-- Task directions --
Decide whether each statement agrees with the post below about caring for new mothers after birth: (a) The midwife phoned a post partum doula herself during her visit. (b) Friends brought the writer dinners for about one week after she got home. (c) While the writer could not cook, the family ate out. For each, answer yes or no and quote the exact words of the post that settle it.

-- Extract provided --
-=-=-=-=-

November 15, 2010

The Importance of Nurturing Post Partum Mamas

I didn't expect to be so overwhelmed when I had my baby last month.  My body felt weak, my physical energy minimal.  I had two older girls who needed my attention, and who were loud and demanding and tantrumy.. and all I wanted was to have quiet and be alone with my baby.  I was beside myself worrying about my brand new baby that was showing early signs of colic, trying to figure out why nursing wasn't soothing her.  Since I'm the cook in the family and wasn't in the condition or mindset to cook, we were eating out all the time.  And laundry was coming out our ears due, in large part, to our insanely poopy newborn wearing cloth diapers.  I was also worried about my husband.  He was working his butt off keeping the big girls entertained or shuttling them to our in-laws, doing laundry, getting us take-out, and on top of all that, handling his bankruptcy practice and our personal financial life 300 miles from home.   I felt guilty that he was doing so much while I lay in bed.

About three days post partum, my midwife Davi stopped by the house to check on me.  She found me in bed, crying, because I was so, so overwhelmed.  "Enough is enough Katherine," she said.  "Reese has his hands full, and you need some help! You need someone to take care of you!" And without further ado, she whipped out her cell phone, called a post partum doula, and told the doula she needed to get over to our house, pronto.  Within a few hours, Glyol the doula was there, taking care of me.  She made me food.  She brought me water.  She gave me a back massage.  She held the baby while I showered, ate, and slept. What a relief!

When I arrived home to the Bay Area a few days later, my friends began delivering me meals.  Nearly every single day for more than two weeks after we arrived home, there was a friend at my door bringing me a home cooked super yummy vegetarian dinner.  And - so very generously - a number of them volunteered to watch my big girls so that I could rest and bond with the baby. Thanks to these gracious ladies, I felt so loved..less overwhelmed.. and much more like myself.

-=-=-=-=-

-- Extracted information --

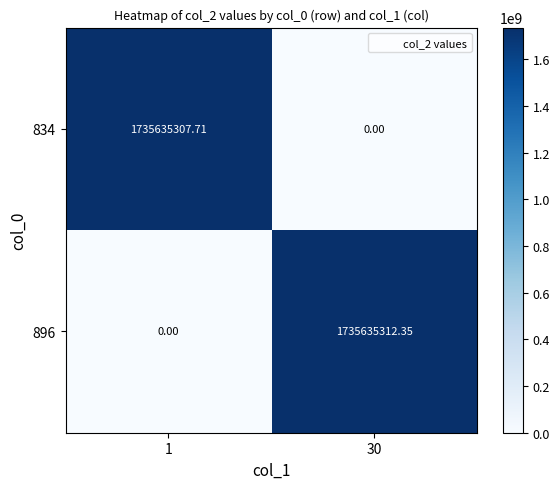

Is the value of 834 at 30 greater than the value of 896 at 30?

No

-=-=-=-=-

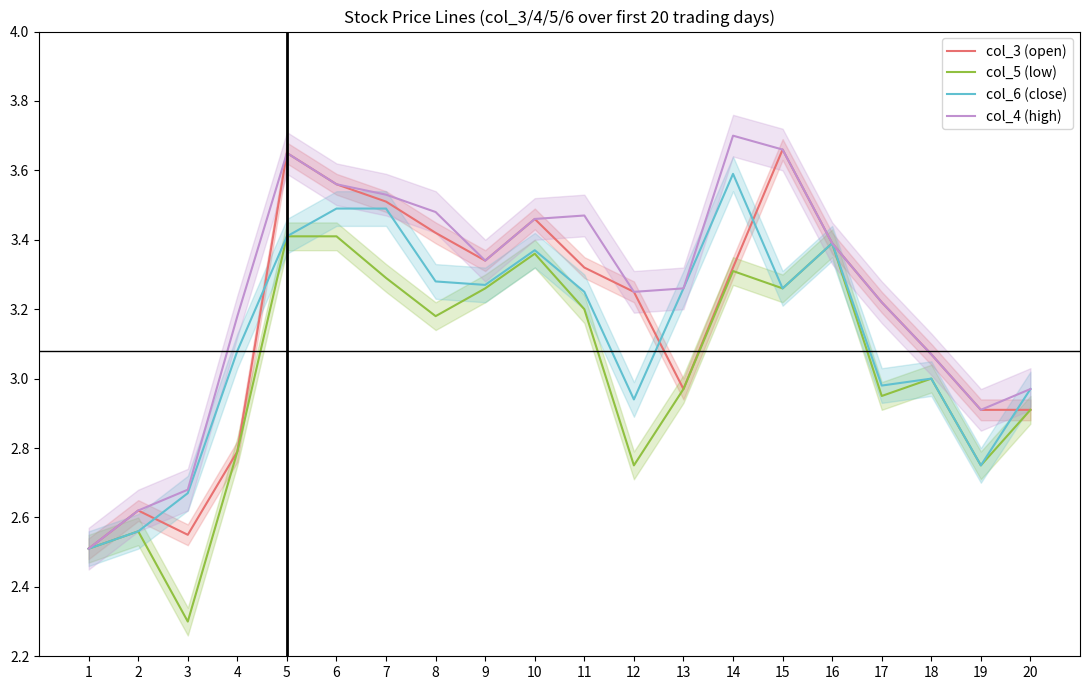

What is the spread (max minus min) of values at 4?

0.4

-=-=-=-=-

-- Task result --
(a) Yes: "she whipped out her cell phone, called a post partum doula"
(b) No: "Nearly every single day for more than two weeks after we arrived home, there was a friend at my door bringing me a home cooked super yummy vegetarian dinner"
(c) Yes: "Since I'm the cook in the family and wasn't in the condition or mindset to cook, we were eating out all the time"